DATA SUPPLIED Start Marker
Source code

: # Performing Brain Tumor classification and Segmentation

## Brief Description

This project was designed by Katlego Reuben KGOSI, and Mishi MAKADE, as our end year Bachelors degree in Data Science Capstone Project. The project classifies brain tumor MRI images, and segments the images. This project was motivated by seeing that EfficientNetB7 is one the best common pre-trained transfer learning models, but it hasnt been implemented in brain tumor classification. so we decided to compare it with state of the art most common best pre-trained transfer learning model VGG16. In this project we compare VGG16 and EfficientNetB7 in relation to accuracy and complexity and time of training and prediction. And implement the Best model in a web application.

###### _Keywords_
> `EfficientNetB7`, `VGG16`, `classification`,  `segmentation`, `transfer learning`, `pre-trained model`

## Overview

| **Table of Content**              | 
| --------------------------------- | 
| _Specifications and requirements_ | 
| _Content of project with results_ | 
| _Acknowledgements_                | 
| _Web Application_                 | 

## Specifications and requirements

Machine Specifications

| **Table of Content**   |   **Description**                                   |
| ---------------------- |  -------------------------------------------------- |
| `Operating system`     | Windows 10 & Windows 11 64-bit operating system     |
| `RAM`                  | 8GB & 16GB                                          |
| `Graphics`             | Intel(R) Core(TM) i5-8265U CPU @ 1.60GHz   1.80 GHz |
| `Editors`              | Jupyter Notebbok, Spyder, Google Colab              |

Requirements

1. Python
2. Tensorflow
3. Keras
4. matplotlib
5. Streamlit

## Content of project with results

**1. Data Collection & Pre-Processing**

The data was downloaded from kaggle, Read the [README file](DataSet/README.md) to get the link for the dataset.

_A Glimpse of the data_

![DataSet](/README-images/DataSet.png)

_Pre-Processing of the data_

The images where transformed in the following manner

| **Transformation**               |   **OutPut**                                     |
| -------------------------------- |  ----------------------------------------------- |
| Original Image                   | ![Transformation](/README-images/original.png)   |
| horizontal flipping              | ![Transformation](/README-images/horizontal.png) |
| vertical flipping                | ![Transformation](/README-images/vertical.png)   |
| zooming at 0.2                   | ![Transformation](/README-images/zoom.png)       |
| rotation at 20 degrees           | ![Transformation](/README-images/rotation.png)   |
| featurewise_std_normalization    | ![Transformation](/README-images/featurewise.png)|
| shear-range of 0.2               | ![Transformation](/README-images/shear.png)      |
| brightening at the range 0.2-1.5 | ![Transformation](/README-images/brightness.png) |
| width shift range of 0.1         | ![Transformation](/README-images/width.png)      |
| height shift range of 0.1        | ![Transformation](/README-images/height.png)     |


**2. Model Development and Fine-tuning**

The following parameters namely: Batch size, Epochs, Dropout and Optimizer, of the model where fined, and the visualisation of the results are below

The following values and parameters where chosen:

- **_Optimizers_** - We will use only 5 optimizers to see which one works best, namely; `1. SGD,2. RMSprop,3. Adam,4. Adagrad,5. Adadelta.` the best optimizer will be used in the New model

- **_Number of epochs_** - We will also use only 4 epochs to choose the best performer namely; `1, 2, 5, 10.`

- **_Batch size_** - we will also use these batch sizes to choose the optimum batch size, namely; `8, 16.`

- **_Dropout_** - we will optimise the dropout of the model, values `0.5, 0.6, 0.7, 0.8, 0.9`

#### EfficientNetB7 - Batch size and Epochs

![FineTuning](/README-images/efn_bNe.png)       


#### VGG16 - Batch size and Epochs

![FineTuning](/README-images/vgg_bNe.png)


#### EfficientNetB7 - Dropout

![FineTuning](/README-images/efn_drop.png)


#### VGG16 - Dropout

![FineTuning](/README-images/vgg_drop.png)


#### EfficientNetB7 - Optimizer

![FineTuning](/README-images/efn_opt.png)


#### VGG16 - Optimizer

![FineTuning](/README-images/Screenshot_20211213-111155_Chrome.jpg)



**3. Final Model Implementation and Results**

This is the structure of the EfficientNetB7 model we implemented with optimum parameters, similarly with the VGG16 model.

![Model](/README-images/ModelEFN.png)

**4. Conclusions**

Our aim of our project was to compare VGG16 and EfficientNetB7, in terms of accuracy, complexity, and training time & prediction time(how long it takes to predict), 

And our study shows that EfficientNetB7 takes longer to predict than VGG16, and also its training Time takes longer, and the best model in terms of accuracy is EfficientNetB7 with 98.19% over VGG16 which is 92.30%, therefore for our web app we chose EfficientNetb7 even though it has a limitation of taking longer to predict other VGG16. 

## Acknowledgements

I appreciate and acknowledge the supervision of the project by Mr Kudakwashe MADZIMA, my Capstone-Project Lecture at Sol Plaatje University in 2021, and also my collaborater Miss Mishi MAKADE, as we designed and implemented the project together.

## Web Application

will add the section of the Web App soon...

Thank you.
DATA SUPPLIED End Marker
Please report every line in the entries above that holds the string "terms".

Our aim of our project was to compare VGG16 and EfficientNetB7, in terms of accuracy, complexity, and training time & prediction time(how long it takes to predict), 
And our study shows that EfficientNetB7 takes longer to predict than VGG16, and also its training Time takes longer, and the best model in terms of accuracy is EfficientNetB7 with 98.19% over VGG16 which is 92.30%, therefore for our web app we chose EfficientNetb7 even though it has a limitation of taking longer to predict other VGG16. 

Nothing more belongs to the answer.